_Objective_
Send back the records in full, character for character.

_Task input_
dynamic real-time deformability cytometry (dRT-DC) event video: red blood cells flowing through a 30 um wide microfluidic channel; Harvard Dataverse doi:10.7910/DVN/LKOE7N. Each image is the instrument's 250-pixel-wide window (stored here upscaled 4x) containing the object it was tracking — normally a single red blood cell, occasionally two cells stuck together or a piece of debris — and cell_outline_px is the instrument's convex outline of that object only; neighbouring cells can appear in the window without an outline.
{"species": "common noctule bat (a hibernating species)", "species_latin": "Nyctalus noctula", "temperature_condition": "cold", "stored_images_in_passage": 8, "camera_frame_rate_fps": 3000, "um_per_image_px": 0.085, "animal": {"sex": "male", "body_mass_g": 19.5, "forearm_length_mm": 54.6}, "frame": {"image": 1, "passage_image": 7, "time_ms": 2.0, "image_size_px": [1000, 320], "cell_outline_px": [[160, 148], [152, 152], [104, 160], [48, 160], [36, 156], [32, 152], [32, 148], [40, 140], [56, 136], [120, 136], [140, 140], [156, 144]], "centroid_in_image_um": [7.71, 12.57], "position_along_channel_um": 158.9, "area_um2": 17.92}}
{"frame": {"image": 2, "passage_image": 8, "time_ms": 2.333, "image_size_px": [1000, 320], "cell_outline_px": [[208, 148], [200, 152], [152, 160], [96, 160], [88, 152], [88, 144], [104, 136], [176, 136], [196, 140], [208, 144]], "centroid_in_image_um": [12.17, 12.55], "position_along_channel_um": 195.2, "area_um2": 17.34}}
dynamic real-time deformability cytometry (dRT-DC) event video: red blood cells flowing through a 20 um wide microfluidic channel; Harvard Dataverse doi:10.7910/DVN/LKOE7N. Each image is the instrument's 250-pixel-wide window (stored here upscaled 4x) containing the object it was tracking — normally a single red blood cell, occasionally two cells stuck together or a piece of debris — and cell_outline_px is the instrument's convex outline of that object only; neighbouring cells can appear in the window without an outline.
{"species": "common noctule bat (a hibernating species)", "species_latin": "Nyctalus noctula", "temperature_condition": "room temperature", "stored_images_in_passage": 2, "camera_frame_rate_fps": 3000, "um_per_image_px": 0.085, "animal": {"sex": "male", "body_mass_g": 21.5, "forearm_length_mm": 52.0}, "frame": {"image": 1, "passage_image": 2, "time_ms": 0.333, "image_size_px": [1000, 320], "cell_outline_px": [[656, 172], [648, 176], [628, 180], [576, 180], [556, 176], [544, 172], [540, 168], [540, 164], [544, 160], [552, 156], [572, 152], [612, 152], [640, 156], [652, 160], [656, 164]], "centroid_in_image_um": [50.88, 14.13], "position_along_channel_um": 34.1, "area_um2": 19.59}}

_Result of the exercise_
dynamic real-time deformability cytometry (dRT-DC) event video: red blood cells flowing through a 30 um wide microfluidic channel; Harvard Dataverse doi:10.7910/DVN/LKOE7N. Each image is the instrument's 250-pixel-wide window (stored here upscaled 4x) containing the object it was tracking — normally a single red blood cell, occasionally two cells stuck together or a piece of debris — and cell_outline_px is the instrument's convex outline of that object only; neighbouring cells can appear in the window without an outline.
{"species": "common noctule bat (a hibernating species)", "species_latin": "Nyctalus noctula", "temperature_condition": "cold", "stored_images_in_passage": 8, "camera_frame_rate_fps": 3000, "um_per_image_px": 0.085, "animal": {"sex": "male", "body_mass_g": 19.5, "forearm_length_mm": 54.6}, "frame": {"image": 1, "passage_image": 7, "time_ms": 2.0, "image_size_px": [1000, 320], "cell_outline_px": [[160, 148], [152, 152], [104, 160], [48, 160], [36, 156], [32, 152], [32, 148], [40, 140], [56, 136], [120, 136], [140, 140], [156, 144]], "centroid_in_image_um": [7.71, 12.57], "position_along_channel_um": 158.9, "area_um2": 17.92}}
{"frame": {"image": 2, "passage_image": 8, "time_ms": 2.333, "image_size_px": [1000, 320], "cell_outline_px": [[208, 148], [200, 152], [152, 160], [96, 160], [88, 152], [88, 144], [104, 136], [176, 136], [196, 140], [208, 144]], "centroid_in_image_um": [12.17, 12.55], "position_along_channel_um": 195.2, "area_um2": 17.34}}
dynamic real-time deformability cytometry (dRT-DC) event video: red blood cells flowing through a 20 um wide microfluidic channel; Harvard Dataverse doi:10.7910/DVN/LKOE7N. Each image is the instrument's 250-pixel-wide window (stored here upscaled 4x) containing the object it was tracking — normally a single red blood cell, occasionally two cells stuck together or a piece of debris — and cell_outline_px is the instrument's convex outline of that object only; neighbouring cells can appear in the window without an outline.
{"species": "common noctule bat (a hibernating species)", "species_latin": "Nyctalus noctula", "temperature_condition": "room temperature", "stored_images_in_passage": 2, "camera_frame_rate_fps": 3000, "um_per_image_px": 0.085, "animal": {"sex": "male", "body_mass_g": 21.5, "forearm_length_mm": 52.0}, "frame": {"image": 1, "passage_image": 2, "time_ms": 0.333, "image_size_px": [1000, 320], "cell_outline_px": [[656, 172], [648, 176], [628, 180], [576, 180], [556, 176], [544, 172], [540, 168], [540, 164], [544, 160], [552, 156], [572, 152], [612, 152], [640, 156], [652, 160], [656, 164]], "centroid_in_image_um": [50.88, 14.13], "position_along_channel_um": 34.1, "area_um2": 19.59}}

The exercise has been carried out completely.